One doesn’t need the World Bank’s governance indicators or doing business indicators to underline India doesn’t do that well. In 1993, using cross-country evidence, an academic paper argued reform of India’s legal system would lead to incremental GDP growth of 1.5%. Obtaining such a precise number is dubious.
But the fact is the unsatisfactory legal system should have been revamped even if 1991 economic reforms hadn’t occurred. The reforms provided an additional trigger. Whatever be the definition of “reforms", they involve reliance on markets, as opposed to state control. Markets are conceptual constructs used by economists. They aren’t APMC mandis where buyers and sellers physically congregate to transact.
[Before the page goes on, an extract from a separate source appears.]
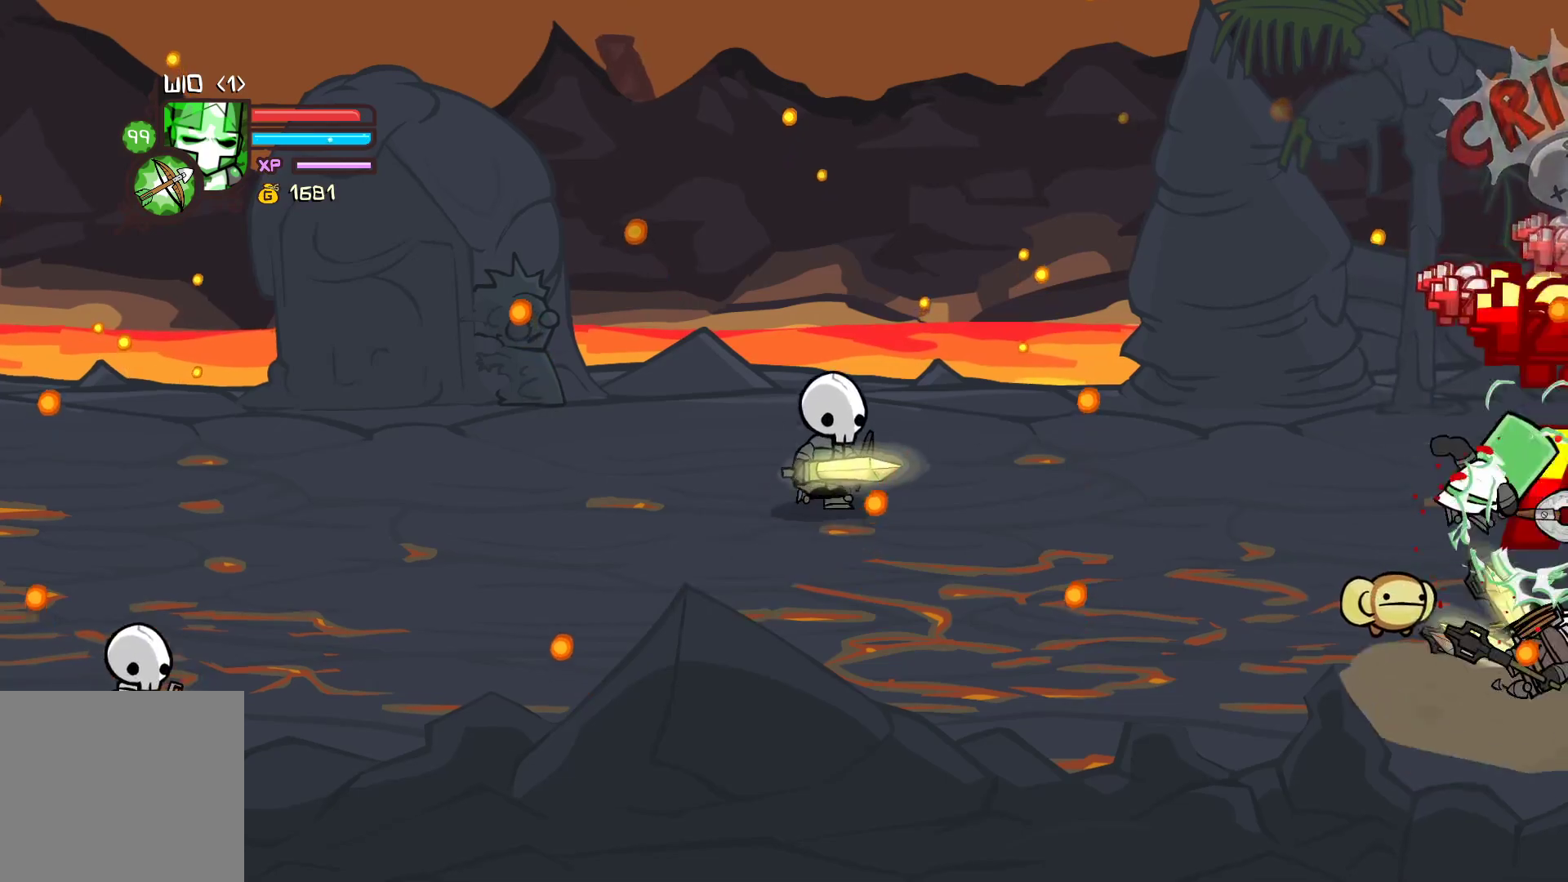
{"buttons": ["X"], "left_stick": "right", "events": [[167, "X", "down"], [333, "X", "up"], [417, "X", "down"]]}
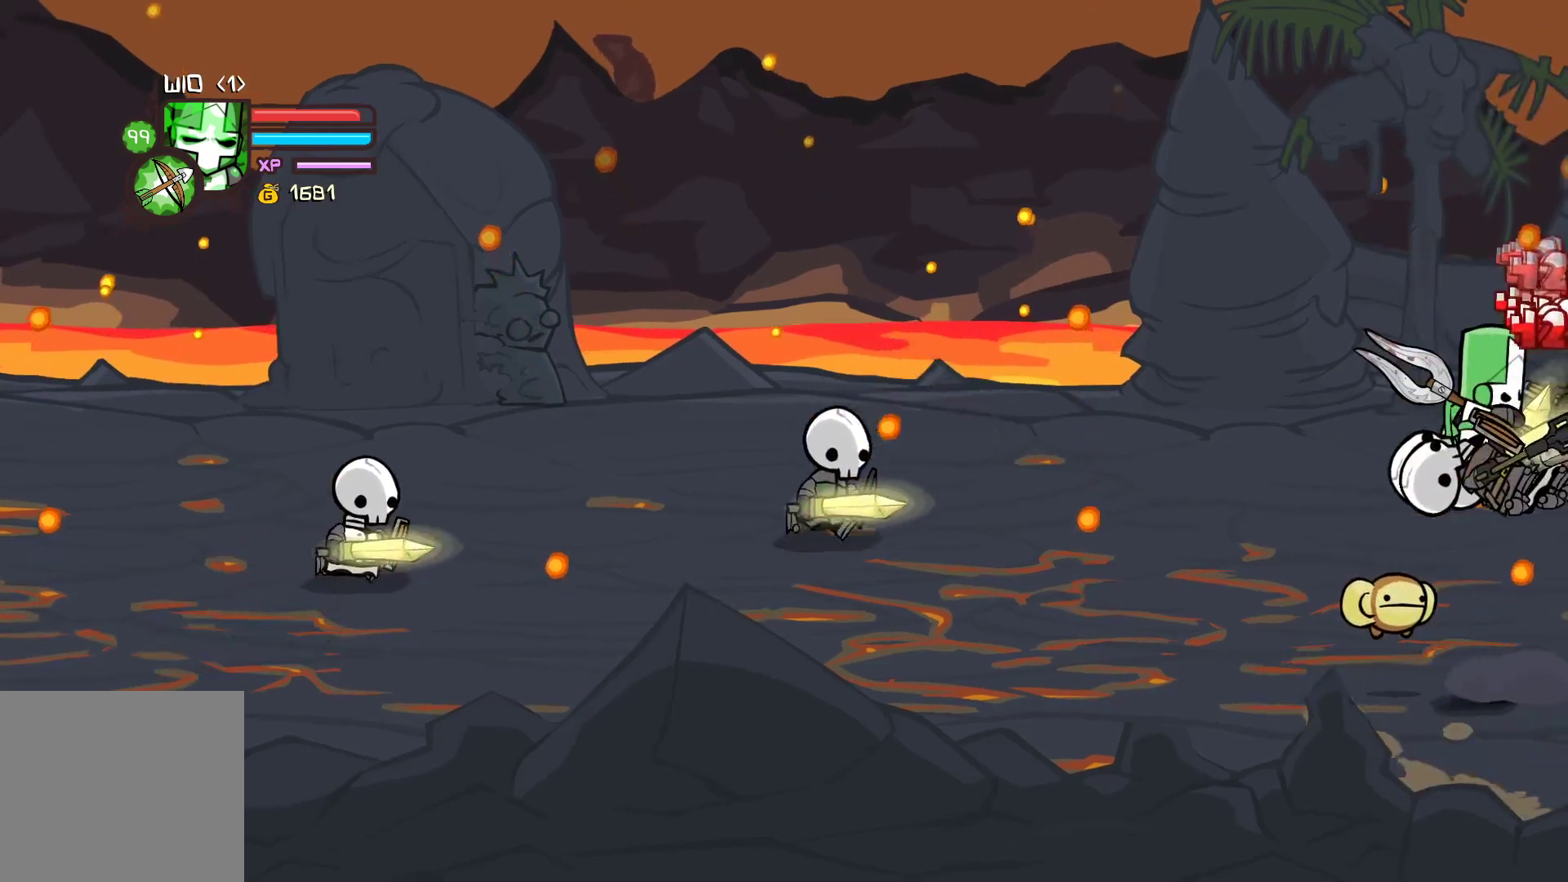
{"buttons": ["Y"], "left_stick": "right", "events": [[50, "X", "up"], [117, "Y", "down"], [250, "Y", "up"], [317, "Y", "down"]]}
Every market functions in an institutional context and an important ingredient in that institutional context is the legal system.
Yet, probably because reform policies and debates are largely shaped by economists who do not possess institutional appreciation, legal reform rarely features in any discussion. Hence, post-1991, laws primarily changed because of World Trade Organization (WTO) obligations (such as intellectual property) or because competition was introduced (infrastructure, financial sector), not necessarily because it was explicitly on the agenda.
THE ROUTE MAP
There are slices in law and legal reform. First, laws are often statutes. Under the Constitution, both Union and state governments can legislate. As a citizen, duty-bound to obey the law, and ignorance of the law is no excuse. Surely it should be one’s right to know what existing statutes are.
For the Union government, courtesy India Code, that’s available. For almost all state governments, that information isn’t available. Major statutes are available, certainly in printed form. But I meant all statutes, not only major ones. (I chaired a two-member task force that examined Rajasthan’s laws, set up by the then chief minister. For some statutes, we discovered the government or assembly didn’t possess the texts. We had to get copies from the government printing press.)
Second, laws are often not statutes, but subordinate legislation in the form of rules, regulations, notifications, orders, circulars. If statutes aren’t available, it follows that subordinate legislation isn’t available either, except for India Code. In the case of states, except those that are part of the department for promotion of industry and internal trade’s (DIPP’s) ease of doing business exercise. Therefore, “law" is what a government official proclaims it to be. Since reforms are about transparency and reduction in discretion, this is undesirable. To impart some optimism, an exercise to incorporate state laws into Indian Code has started, but it’s early days.
Third, old laws become dysfunctional. India doesn’t have a system of desuetude. In plain language, they aren’t closed-ended, with natural death after a prescribed time period. They are open-ended and have to be specifically identified for repeal. Through successive Acts, the Union government has repealed around 1,600 old statutes.
Aren’t old statutes harmless? Not really, they can be used for harassment. For example, Sarais Act of 1867/1887 (now repealed) could be used to harass hotels. However, after the Constitution was enacted in 1950, old statutes on state subjects have to be repealed by states. So, if we wonder why the oldest extant statute, Bengal Districts Act of 1836, still exists, that’s because repeal has to be done by West Bengal.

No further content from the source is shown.